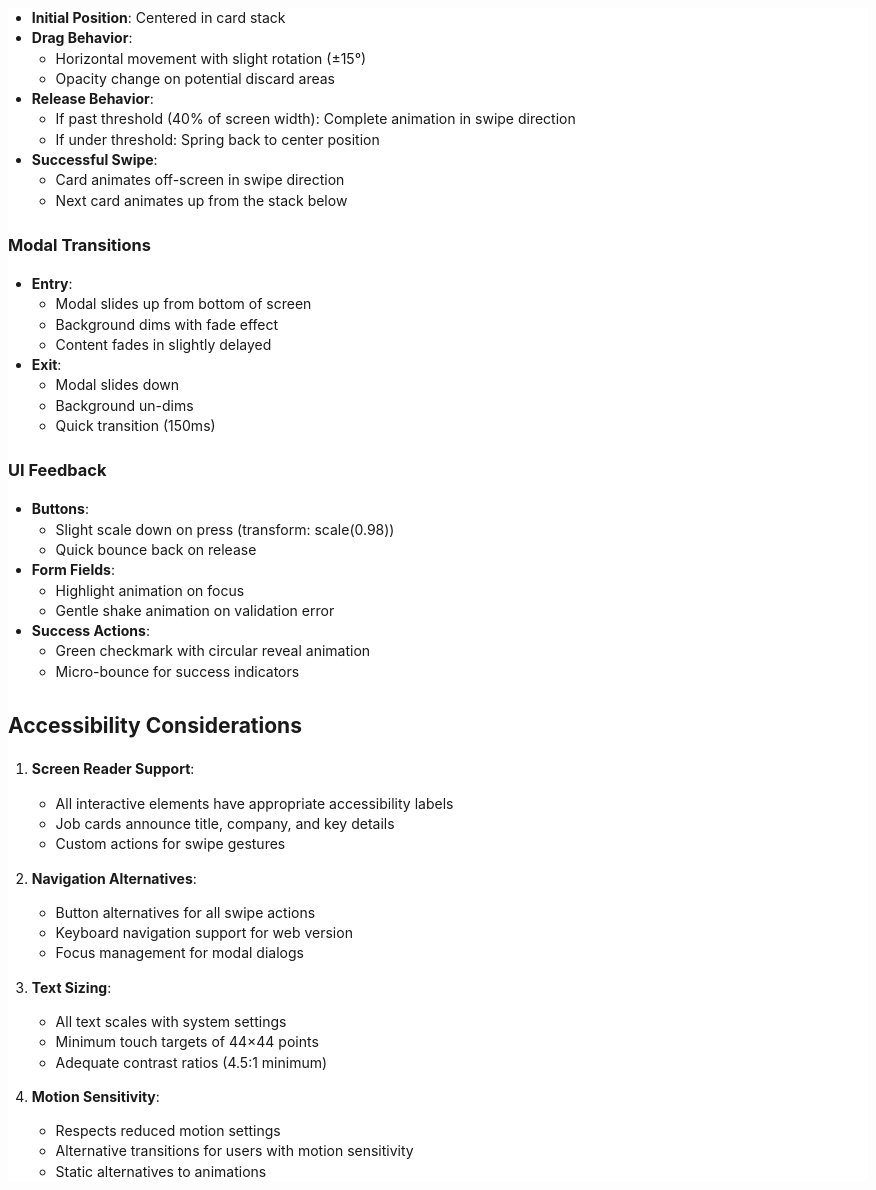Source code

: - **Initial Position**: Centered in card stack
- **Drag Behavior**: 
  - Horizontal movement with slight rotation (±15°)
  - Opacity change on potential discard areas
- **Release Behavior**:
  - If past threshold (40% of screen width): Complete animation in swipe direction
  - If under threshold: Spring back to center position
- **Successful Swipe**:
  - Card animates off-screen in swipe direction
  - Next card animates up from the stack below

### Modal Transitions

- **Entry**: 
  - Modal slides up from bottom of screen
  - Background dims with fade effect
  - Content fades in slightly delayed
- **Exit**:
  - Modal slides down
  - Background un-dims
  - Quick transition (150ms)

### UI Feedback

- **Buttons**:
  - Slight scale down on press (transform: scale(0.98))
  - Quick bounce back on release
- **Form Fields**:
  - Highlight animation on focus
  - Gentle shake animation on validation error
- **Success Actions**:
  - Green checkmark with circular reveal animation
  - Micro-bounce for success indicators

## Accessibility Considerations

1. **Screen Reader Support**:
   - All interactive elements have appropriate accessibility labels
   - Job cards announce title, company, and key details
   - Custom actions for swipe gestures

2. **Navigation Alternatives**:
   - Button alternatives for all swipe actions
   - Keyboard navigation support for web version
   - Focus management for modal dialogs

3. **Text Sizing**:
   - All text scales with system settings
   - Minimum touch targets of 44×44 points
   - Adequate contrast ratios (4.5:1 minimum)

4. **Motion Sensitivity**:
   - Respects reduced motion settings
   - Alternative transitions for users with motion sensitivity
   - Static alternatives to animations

--

YOUR GOAL:
Quote only what lies between the first line of the records and the line containing "- Modal slides down", please, including both lines and excluding images.

ANSWER TO THIS EXERCISE:
Source code

: - **Initial Position**: Centered in card stack
- **Drag Behavior**: 
  - Horizontal movement with slight rotation (±15°)
  - Opacity change on potential discard areas
- **Release Behavior**:
  - If past threshold (40% of screen width): Complete animation in swipe direction
  - If under threshold: Spring back to center position
- **Successful Swipe**:
  - Card animates off-screen in swipe direction
  - Next card animates up from the stack below

### Modal Transitions

- **Entry**: 
  - Modal slides up from bottom of screen
  - Background dims with fade effect
  - Content fades in slightly delayed
- **Exit**:
  - Modal slides down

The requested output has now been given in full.